10 High efficiency coding circuit input terminal 11, 12 QMF circuit 13, 14, 15 MDCT circuit 16, 17, 18 ... Adaptive bit allocation coding circuit 19, 20, 21,. -Block size determination circuit 22, 24, 26 ... Encoding output terminal 23, 25, 27 ... Block size information output terminal 122, 124, 126 ... Encoding input terminal 123, 125, 127 ... Block size information input terminals 116, 117, 118 ... adaptive bit allocation decoding circuits 113, 114, 115 ... IMDCT circuits 112, 111 ... IQMF circuits 110 ... high efficiency decoding circuit output terminals 300 .. Adaptive bit allocation function section 302: block indicating total number of usable bits 303: energy calculation circuit for each band 304: energy Lugi-dependent bit distribution circuit 305: fixed bit distribution circuit 306: bit sum operation circuit

──────────────────────────────────────────────────続 き Continued on the front page (58) Field surveyed (Int.Cl. ⁷ , DB name) H03M 7/30

Claims (4)

(57) [Claims] 1. An input digital signal is divided into a plurality of frequency bands, and after a block size is adaptively changed for each frequency band, spectrum data is obtained by performing an orthogonal transform. A high-efficiency encoding method for digital data in which bits are adaptively allocated for each of the bits, wherein bits used for bit allocation are predetermined fixed bit allocations and bit allocations depending on the size of signals in a block. The high efficiency encoding method for digital data, wherein the fixed bit allocation pattern is selected from a plurality of fixed bit allocation patterns having different allocation patterns. 2. The digital data according to claim 1, wherein the fixed bit allocation pattern selects a fixed bit allocation pattern with less bit allocation to a high frequency band according to the size of a signal in a band.

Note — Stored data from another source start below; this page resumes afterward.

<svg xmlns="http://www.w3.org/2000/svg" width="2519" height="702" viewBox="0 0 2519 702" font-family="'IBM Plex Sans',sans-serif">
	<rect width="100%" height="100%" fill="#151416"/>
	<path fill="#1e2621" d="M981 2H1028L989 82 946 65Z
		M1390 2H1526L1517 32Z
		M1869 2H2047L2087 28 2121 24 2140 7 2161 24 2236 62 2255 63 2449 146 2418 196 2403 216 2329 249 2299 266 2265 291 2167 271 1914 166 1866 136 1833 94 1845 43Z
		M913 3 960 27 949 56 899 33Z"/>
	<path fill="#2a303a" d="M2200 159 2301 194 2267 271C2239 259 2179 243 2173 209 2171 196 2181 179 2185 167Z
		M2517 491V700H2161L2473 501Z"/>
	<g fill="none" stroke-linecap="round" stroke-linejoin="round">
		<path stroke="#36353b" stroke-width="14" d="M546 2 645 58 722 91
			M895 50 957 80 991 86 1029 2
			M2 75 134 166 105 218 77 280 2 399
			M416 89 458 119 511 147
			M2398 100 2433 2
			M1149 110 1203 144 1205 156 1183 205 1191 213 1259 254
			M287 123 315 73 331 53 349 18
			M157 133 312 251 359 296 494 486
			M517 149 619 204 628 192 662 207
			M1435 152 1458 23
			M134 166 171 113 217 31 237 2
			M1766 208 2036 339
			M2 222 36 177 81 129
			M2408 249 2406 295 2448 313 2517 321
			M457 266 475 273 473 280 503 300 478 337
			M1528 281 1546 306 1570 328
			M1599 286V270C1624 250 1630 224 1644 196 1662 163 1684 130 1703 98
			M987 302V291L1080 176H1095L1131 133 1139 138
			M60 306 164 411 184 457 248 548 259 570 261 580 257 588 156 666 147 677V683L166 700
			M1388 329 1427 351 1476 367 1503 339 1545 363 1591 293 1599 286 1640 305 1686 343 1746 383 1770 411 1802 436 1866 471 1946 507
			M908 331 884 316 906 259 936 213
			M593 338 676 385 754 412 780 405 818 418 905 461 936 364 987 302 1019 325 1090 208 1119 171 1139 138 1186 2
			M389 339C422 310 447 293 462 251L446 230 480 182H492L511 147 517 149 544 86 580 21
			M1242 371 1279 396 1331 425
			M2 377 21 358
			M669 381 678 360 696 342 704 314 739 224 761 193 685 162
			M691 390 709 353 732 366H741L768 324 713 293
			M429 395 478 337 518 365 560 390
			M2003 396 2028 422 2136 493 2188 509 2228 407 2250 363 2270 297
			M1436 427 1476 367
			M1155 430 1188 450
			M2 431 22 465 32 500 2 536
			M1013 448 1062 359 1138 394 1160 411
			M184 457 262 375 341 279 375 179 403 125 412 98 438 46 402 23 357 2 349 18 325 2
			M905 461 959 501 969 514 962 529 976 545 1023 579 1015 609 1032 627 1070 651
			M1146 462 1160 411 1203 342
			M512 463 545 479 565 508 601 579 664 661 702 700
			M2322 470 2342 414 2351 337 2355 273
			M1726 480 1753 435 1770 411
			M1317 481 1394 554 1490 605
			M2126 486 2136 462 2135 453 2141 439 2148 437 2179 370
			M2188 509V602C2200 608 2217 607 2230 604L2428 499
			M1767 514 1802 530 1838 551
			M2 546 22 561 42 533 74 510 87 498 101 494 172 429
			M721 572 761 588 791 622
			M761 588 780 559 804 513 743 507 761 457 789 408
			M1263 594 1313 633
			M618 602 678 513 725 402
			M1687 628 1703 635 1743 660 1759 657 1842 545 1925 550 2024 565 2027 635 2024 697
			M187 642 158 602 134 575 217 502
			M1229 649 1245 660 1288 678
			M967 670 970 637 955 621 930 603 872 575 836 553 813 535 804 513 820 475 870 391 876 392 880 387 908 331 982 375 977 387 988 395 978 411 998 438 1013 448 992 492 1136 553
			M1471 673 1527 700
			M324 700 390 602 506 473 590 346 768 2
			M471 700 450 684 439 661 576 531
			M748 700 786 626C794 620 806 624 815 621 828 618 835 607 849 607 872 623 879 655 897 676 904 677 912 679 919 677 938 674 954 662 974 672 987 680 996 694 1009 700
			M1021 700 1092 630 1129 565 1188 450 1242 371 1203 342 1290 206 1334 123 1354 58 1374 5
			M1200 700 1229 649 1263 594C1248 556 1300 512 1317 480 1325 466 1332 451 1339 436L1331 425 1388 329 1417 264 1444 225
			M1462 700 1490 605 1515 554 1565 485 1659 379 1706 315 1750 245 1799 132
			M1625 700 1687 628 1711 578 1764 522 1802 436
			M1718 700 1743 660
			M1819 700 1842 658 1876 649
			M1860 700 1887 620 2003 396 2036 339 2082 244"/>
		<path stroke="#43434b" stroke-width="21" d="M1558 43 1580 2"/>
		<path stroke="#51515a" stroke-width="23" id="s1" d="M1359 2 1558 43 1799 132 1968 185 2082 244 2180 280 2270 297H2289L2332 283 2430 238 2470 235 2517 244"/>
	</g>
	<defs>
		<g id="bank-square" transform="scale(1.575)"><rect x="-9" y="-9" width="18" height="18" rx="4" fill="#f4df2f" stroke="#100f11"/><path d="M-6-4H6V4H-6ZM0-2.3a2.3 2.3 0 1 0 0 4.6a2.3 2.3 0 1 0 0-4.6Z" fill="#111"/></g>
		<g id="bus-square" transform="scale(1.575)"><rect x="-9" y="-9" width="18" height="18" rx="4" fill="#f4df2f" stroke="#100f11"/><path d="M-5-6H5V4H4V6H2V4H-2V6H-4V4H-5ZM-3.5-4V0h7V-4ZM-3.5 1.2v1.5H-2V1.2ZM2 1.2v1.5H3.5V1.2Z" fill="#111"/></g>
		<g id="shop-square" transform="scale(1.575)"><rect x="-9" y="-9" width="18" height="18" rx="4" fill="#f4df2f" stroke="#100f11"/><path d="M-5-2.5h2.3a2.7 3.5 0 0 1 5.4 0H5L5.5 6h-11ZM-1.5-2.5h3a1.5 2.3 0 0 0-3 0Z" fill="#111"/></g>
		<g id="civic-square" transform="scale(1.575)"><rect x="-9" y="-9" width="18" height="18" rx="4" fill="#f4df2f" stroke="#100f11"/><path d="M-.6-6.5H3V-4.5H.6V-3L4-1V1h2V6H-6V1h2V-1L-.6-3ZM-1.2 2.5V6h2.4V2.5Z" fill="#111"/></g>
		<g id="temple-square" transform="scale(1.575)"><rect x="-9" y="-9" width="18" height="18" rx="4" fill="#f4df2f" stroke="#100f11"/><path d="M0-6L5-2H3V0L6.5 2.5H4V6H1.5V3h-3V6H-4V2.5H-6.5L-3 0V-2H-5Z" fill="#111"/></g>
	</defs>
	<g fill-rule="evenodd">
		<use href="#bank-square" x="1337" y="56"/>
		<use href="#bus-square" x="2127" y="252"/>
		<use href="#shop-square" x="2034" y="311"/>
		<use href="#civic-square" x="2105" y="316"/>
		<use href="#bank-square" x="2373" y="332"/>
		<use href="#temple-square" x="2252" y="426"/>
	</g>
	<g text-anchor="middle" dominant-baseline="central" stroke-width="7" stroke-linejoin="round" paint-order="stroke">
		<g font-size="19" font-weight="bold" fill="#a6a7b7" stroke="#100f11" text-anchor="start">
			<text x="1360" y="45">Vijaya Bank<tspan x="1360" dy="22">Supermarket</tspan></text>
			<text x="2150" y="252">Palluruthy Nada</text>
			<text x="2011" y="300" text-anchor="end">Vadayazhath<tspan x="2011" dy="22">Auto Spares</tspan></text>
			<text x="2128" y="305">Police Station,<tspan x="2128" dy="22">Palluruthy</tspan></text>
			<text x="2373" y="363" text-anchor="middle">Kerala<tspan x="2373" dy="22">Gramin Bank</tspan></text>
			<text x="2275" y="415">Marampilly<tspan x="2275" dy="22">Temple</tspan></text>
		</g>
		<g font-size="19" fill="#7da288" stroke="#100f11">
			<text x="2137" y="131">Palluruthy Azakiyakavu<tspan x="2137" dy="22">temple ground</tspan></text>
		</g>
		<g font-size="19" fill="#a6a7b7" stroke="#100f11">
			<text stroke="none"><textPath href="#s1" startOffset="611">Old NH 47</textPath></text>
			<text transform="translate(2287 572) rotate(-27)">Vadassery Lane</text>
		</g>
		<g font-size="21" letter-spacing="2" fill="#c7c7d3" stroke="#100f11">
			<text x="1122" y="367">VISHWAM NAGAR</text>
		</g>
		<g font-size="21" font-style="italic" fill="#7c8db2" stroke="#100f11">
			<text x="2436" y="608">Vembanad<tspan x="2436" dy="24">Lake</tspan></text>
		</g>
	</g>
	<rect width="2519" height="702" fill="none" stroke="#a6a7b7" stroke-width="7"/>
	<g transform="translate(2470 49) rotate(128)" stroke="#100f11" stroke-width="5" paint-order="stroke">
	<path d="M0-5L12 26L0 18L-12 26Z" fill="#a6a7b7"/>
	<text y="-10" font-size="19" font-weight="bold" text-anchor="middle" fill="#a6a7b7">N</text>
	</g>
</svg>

High efficiency encoding method. 3. The fixed bit allocation pattern according to claim 1, wherein the fixed bit allocation pattern is selected according to the size of the non-blocking frequency division output by a frequency division method of further dividing the non-blocking frequency division output into a blocking frequency. Item 2. The method for highly efficient encoding of digital data according to Item 1. 4. An input digital signal is divided into a plurality of frequency bands, and a block size is adaptively changed for each frequency band. Then, orthogonal transform is performed to obtain spectrum data. A digital data high-efficiency encoding device that adaptively allocates bits for each bit, wherein bits used for bit allocation are predetermined fixed bit allocations and allocations depending on signal sizes in blocks. And a means for allocating the fixed bit allocation pattern to a plurality of fixed bit allocation patterns having different allocation patterns.